Matrix multiplication is a key computation within many scientific applications, particularly those in deep learning. Many operations in modern deep neural networks are either defined as matrix multiplications or can be cast as such.
As an example, the NVIDIA cuDNN library implements convolutions for neural networks using various flavors of matrix multiplication. Matrix multiplication is also the core routine when computing convolutions based on Fast Fourier Transforms (FFT). When constructing cuDNN, NVIDIA started from high-performance implementations of general matrix multiplication (GEMM) in the cuBLAS library, supplementing and tailoring them to efficiently compute convolution. Today, the ability to adapt these GEMM strategies and algorithms is critical to delivering the best performance for many different problems and applications within deep learning.
Yesterday, NVIDIA researchers introduced a preview of CUTLASS (CUDA Templates for Linear Algebra Subroutines), a collection of CUDA C++ templates and abstractions for implementing high-performance GEMM computations at all levels and scales within CUDA kernels. CUTLASS aims to give everyone the techniques and structures they need to develop new algorithms in CUDA C++ using high-performance GEMM constructs as building blocks.
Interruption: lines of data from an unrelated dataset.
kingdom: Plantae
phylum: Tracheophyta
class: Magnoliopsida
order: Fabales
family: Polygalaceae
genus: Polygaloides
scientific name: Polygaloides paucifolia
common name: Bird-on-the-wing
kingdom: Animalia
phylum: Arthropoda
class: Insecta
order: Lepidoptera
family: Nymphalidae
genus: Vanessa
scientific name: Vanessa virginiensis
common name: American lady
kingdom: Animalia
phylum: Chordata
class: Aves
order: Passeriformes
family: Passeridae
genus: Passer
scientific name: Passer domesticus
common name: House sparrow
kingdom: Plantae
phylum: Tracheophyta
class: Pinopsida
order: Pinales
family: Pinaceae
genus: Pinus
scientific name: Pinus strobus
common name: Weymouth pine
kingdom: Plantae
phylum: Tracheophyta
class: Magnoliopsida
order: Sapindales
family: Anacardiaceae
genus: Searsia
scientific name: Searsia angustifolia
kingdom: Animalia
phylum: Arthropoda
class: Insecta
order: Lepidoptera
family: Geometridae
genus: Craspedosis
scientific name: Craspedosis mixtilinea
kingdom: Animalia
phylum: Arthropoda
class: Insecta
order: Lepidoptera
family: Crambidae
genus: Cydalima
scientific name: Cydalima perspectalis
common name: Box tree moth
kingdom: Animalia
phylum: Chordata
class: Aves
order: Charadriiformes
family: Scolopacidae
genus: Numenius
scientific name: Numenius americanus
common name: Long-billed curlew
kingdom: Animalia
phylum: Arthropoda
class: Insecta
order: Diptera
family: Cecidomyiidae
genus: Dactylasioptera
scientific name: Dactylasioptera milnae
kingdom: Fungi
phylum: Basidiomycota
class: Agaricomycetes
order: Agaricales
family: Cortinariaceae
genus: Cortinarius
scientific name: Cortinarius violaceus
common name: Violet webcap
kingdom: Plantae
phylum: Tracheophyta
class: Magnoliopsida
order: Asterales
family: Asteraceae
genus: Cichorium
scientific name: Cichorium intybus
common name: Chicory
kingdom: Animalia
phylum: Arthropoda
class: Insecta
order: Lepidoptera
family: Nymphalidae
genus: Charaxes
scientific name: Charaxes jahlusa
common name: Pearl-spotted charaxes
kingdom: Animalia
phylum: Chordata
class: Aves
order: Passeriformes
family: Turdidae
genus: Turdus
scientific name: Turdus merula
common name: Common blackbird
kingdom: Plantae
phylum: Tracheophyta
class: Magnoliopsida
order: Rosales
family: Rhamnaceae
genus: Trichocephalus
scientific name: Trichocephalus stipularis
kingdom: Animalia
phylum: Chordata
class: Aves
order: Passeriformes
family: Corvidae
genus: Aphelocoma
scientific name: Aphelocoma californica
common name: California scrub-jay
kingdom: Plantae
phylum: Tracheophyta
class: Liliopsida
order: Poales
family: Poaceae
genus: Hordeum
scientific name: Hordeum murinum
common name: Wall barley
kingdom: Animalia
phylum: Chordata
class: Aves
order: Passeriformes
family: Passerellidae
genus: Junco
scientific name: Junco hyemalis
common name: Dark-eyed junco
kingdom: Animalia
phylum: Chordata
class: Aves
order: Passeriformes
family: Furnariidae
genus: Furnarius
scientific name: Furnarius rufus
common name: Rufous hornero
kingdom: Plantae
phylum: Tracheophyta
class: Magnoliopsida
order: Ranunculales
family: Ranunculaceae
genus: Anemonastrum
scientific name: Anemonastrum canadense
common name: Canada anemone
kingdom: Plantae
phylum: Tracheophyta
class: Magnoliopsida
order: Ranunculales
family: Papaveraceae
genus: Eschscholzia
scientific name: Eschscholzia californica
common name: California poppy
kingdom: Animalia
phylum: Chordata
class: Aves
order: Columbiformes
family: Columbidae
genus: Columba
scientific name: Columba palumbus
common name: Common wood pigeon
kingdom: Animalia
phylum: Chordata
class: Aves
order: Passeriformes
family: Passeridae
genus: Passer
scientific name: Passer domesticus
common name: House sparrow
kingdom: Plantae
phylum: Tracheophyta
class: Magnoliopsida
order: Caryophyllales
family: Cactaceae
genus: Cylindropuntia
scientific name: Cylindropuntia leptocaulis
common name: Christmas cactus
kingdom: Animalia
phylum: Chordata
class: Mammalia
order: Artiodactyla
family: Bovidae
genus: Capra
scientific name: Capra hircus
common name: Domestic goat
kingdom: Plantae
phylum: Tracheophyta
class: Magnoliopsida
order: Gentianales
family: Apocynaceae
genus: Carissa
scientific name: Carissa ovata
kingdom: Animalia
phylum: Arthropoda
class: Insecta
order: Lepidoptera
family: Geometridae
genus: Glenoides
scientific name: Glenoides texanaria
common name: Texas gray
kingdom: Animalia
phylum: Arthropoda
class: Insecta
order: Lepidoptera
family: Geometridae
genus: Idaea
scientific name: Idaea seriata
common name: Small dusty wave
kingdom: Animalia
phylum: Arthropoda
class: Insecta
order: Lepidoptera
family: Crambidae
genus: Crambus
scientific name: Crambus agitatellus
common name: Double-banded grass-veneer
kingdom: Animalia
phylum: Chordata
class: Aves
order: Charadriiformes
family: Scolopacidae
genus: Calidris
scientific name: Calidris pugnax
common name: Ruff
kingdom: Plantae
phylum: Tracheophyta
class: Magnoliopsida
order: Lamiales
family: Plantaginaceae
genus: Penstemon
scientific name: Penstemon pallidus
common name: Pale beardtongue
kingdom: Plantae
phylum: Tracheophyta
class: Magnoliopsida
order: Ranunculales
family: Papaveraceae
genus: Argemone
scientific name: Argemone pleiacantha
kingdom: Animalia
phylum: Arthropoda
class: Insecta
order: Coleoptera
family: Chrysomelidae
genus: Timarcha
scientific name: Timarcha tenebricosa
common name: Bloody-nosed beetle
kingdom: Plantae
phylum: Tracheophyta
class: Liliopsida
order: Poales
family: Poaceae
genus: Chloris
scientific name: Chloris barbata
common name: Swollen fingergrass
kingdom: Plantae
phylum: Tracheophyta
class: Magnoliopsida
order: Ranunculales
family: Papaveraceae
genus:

The flexible and efficient application of dense linear algebra is crucial within deep learning and the broader GPU computing ecosystem.
CUTLASS algorithms and implementation are described in detail in a new NVIDIA Developer Blog post, “CUTLASS: Fast Linear Algebra in CUDA C++”
CUTLASS primitives include extensive support for mixed-precision computations, providing specialized data-movement and multiply-accumulate abstractions for handling 8-bit integer, half-precision floating point (FP16), single-precision floating point (FP32), and double-precision floating point (FP64) types. One of the most exciting features of CUTLASS is an implementation of matrix multiplication that runs on the new Tensor Cores in the Volta architecture using the WMMA API. Tesla V100’s Tensor Cores are programmable matrix-multiply-and-accumulate units that can deliver up to 125 Tensor TFLOP/s with high efficiency.